(Extracted page text data)
Content starts

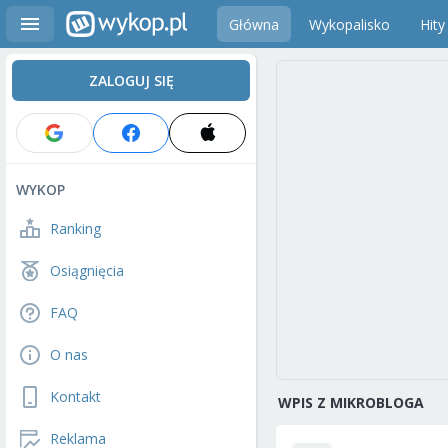
Główna
Wykopalisko
Hity
ZALOGUJ SIĘ
WYKOP
Ranking
Osiągnięcia
FAQ
O nas
Kontakt
WPIS Z MIKROBLOGA
Reklama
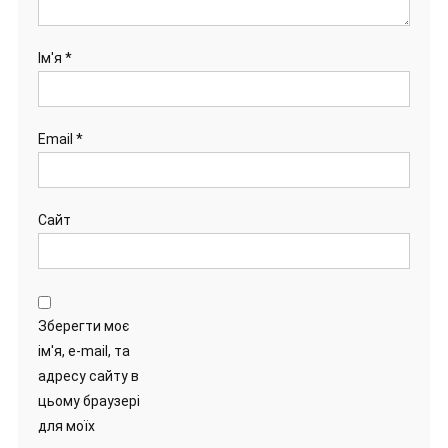
Ім'я
*
Email
*
Сайт
Зберегти моє
ім'я, e-mail, та
адресу сайту в
цьому браузері
для моїх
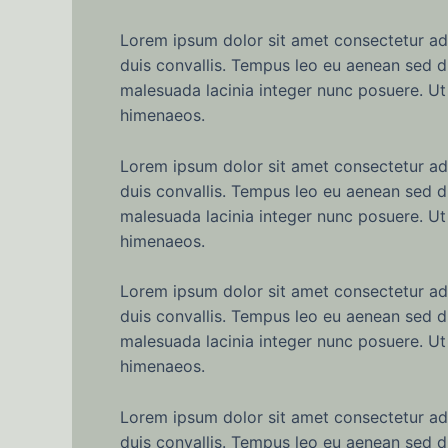
Lorem ipsum dolor sit amet consectetur adip
duis convallis. Tempus leo eu aenean sed d
malesuada lacinia integer nunc posuere. Ut 
himenaeos.
Lorem ipsum dolor sit amet consectetur adip
duis convallis. Tempus leo eu aenean sed d
malesuada lacinia integer nunc posuere. Ut 
himenaeos.
Lorem ipsum dolor sit amet consectetur adip
duis convallis. Tempus leo eu aenean sed d
malesuada lacinia integer nunc posuere. Ut 
himenaeos.
Lorem ipsum dolor sit amet consectetur adip
duis convallis. Tempus leo eu aenean sed d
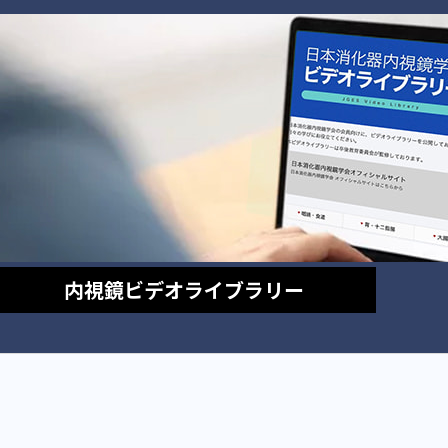
内視鏡
ビデオライブラリー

Content ends

Task description:
Each record above must be returned exactly as written, with its pictures omitted.

Solution below:
Główna
Wykopalisko
Hity
ZALOGUJ SIĘ
WYKOP
Ranking
Osiągnięcia
FAQ
O nas
Kontakt
WPIS Z MIKROBLOGA
Reklama
Ім'я
*
Email
*
Сайт
Зберегти моє
ім'я, e-mail, та
адресу сайту в
цьому браузері
для моїх
Lorem ipsum dolor sit amet consectetur adip
duis convallis. Tempus leo eu aenean sed d
malesuada lacinia integer nunc posuere. Ut 
himenaeos.
Lorem ipsum dolor sit amet consectetur adip
duis convallis. Tempus leo eu aenean sed d
malesuada lacinia integer nunc posuere. Ut 
himenaeos.
Lorem ipsum dolor sit amet consectetur adip
duis convallis. Tempus leo eu aenean sed d
malesuada lacinia integer nunc posuere. Ut 
himenaeos.
Lorem ipsum dolor sit amet consectetur adip
duis convallis. Tempus leo eu aenean sed d
内視鏡
ビデオライブラリー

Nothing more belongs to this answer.